Problem description: A set of records appears below. Print them all, word for word.

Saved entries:
>>>

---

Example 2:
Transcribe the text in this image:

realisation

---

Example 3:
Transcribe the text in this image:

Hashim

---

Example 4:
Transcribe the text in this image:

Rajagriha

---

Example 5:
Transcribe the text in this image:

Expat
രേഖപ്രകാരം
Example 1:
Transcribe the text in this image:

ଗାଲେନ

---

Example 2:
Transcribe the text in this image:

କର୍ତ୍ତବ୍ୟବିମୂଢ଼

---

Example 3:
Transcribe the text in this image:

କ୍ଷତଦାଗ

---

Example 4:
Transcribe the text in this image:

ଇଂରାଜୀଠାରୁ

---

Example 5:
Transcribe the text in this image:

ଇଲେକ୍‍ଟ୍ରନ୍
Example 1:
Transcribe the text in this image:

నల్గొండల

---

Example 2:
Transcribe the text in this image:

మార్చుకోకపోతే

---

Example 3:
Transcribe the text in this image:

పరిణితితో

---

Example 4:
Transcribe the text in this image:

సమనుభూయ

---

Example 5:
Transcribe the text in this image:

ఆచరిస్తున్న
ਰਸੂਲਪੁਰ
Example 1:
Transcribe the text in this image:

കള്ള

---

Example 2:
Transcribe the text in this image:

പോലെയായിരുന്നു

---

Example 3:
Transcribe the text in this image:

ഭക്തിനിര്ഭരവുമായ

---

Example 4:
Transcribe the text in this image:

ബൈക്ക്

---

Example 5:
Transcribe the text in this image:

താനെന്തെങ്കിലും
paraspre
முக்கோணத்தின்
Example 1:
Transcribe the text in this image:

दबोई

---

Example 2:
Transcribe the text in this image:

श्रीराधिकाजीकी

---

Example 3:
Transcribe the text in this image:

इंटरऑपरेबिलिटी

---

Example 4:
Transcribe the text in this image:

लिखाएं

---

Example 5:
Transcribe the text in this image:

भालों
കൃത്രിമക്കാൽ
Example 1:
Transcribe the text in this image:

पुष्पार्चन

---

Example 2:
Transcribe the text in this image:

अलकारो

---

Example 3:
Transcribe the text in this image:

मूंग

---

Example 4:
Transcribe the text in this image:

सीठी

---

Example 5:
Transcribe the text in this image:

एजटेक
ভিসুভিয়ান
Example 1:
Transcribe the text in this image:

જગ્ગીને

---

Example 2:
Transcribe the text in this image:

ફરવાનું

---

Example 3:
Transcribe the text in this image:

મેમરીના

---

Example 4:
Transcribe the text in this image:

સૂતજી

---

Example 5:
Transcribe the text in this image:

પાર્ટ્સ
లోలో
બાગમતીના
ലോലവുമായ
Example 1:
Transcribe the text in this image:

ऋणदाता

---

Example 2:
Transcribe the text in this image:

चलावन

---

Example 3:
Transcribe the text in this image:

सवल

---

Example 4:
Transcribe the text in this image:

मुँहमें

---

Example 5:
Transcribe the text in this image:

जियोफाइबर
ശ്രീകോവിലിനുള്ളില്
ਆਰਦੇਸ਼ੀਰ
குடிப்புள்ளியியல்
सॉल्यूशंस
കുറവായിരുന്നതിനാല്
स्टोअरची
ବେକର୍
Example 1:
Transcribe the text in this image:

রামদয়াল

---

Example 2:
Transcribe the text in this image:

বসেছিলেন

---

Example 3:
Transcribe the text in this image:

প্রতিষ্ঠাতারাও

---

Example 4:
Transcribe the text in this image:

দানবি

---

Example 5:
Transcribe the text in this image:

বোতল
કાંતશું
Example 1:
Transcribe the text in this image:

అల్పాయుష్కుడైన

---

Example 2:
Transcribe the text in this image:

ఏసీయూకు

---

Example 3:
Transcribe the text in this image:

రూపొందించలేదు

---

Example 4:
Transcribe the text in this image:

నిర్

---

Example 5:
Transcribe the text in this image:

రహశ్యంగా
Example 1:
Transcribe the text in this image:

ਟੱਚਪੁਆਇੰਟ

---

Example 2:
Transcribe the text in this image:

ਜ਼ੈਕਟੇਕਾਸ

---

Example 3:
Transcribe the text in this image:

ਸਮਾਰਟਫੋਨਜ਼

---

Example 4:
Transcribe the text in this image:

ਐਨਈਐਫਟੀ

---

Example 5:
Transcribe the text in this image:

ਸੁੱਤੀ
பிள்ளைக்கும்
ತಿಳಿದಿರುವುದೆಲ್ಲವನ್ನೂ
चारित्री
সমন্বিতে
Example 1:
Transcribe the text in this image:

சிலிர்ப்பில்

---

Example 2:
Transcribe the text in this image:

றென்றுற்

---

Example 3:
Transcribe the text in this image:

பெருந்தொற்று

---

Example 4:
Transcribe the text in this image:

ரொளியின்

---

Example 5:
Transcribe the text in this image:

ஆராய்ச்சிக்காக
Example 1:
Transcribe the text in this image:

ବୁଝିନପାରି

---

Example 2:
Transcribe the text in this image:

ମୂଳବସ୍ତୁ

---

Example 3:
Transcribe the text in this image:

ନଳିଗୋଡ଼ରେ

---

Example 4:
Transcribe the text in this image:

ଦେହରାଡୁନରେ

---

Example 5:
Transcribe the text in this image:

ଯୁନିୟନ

<<<

Written reply:
---

Example 2:
Transcribe the text in this image:

realisation

---

Example 3:
Transcribe the text in this image:

Hashim

---

Example 4:
Transcribe the text in this image:

Rajagriha

---

Example 5:
Transcribe the text in this image:

Expat
രേഖപ്രകാരം
Example 1:
Transcribe the text in this image:

ଗାଲେନ

---

Example 2:
Transcribe the text in this image:

କର୍ତ୍ତବ୍ୟବିମୂଢ଼

---

Example 3:
Transcribe the text in this image:

କ୍ଷତଦାଗ

---

Example 4:
Transcribe the text in this image:

ଇଂରାଜୀଠାରୁ

---

Example 5:
Transcribe the text in this image:

ଇଲେକ୍‍ଟ୍ରନ୍
Example 1:
Transcribe the text in this image:

నల్గొండల

---

Example 2:
Transcribe the text in this image:

మార్చుకోకపోతే

---

Example 3:
Transcribe the text in this image:

పరిణితితో

---

Example 4:
Transcribe the text in this image:

సమనుభూయ

---

Example 5:
Transcribe the text in this image:

ఆచరిస్తున్న
ਰਸੂਲਪੁਰ
Example 1:
Transcribe the text in this image:

കള്ള

---

Example 2:
Transcribe the text in this image:

പോലെയായിരുന്നു

---

Example 3:
Transcribe the text in this image:

ഭക്തിനിര്ഭരവുമായ

---

Example 4:
Transcribe the text in this image:

ബൈക്ക്

---

Example 5:
Transcribe the text in this image:

താനെന്തെങ്കിലും
paraspre
முக்கோணத்தின்
Example 1:
Transcribe the text in this image:

दबोई

---

Example 2:
Transcribe the text in this image:

श्रीराधिकाजीकी

---

Example 3:
Transcribe the text in this image:

इंटरऑपरेबिलिटी

---

Example 4:
Transcribe the text in this image:

लिखाएं

---

Example 5:
Transcribe the text in this image:

भालों
കൃത്രിമക്കാൽ
Example 1:
Transcribe the text in this image:

पुष्पार्चन

---

Example 2:
Transcribe the text in this image:

अलकारो

---

Example 3:
Transcribe the text in this image:

मूंग

---

Example 4:
Transcribe the text in this image:

सीठी

---

Example 5:
Transcribe the text in this image:

एजटेक
ভিসুভিয়ান
Example 1:
Transcribe the text in this image:

જગ્ગીને

---

Example 2:
Transcribe the text in this image:

ફરવાનું

---

Example 3:
Transcribe the text in this image:

મેમરીના

---

Example 4:
Transcribe the text in this image:

સૂતજી

---

Example 5:
Transcribe the text in this image:

પાર્ટ્સ
లోలో
બાગમતીના
ലോലവുമായ
Example 1:
Transcribe the text in this image:

ऋणदाता

---

Example 2:
Transcribe the text in this image:

चलावन

---

Example 3:
Transcribe the text in this image:

सवल

---

Example 4:
Transcribe the text in this image:

मुँहमें

---

Example 5:
Transcribe the text in this image:

जियोफाइबर
ശ്രീകോവിലിനുള്ളില്
ਆਰਦੇਸ਼ੀਰ
குடிப்புள்ளியியல்
सॉल्यूशंस
കുറവായിരുന്നതിനാല്
स्टोअरची
ବେକର୍
Example 1:
Transcribe the text in this image:

রামদয়াল

---

Example 2:
Transcribe the text in this image:

বসেছিলেন

---

Example 3:
Transcribe the text in this image:

প্রতিষ্ঠাতারাও

---

Example 4:
Transcribe the text in this image:

দানবি

---

Example 5:
Transcribe the text in this image:

বোতল
કાંતશું
Example 1:
Transcribe the text in this image:

అల్పాయుష్కుడైన

---

Example 2:
Transcribe the text in this image:

ఏసీయూకు

---

Example 3:
Transcribe the text in this image:

రూపొందించలేదు

---

Example 4:
Transcribe the text in this image:

నిర్

---

Example 5:
Transcribe the text in this image:

రహశ్యంగా
Example 1:
Transcribe the text in this image:

ਟੱਚਪੁਆਇੰਟ

---

Example 2:
Transcribe the text in this image:

ਜ਼ੈਕਟੇਕਾਸ

---

Example 3:
Transcribe the text in this image:

ਸਮਾਰਟਫੋਨਜ਼

---

Example 4:
Transcribe the text in this image:

ਐਨਈਐਫਟੀ

---

Example 5:
Transcribe the text in this image:

ਸੁੱਤੀ
பிள்ளைக்கும்
ತಿಳಿದಿರುವುದೆಲ್ಲವನ್ನೂ
चारित्री
সমন্বিতে
Example 1:
Transcribe the text in this image:

சிலிர்ப்பில்

---

Example 2:
Transcribe the text in this image:

றென்றுற்

---

Example 3:
Transcribe the text in this image:

பெருந்தொற்று

---

Example 4:
Transcribe the text in this image:

ரொளியின்

---

Example 5:
Transcribe the text in this image:

ஆராய்ச்சிக்காக
Example 1:
Transcribe the text in this image:

ବୁଝିନପାରି

---

Example 2:
Transcribe the text in this image:

ମୂଳବସ୍ତୁ

---

Example 3:
Transcribe the text in this image:

ନଳିଗୋଡ଼ରେ

---

Example 4:
Transcribe the text in this image:

ଦେହରାଡୁନରେ

---

Example 5:
Transcribe the text in this image:

ଯୁନିୟନ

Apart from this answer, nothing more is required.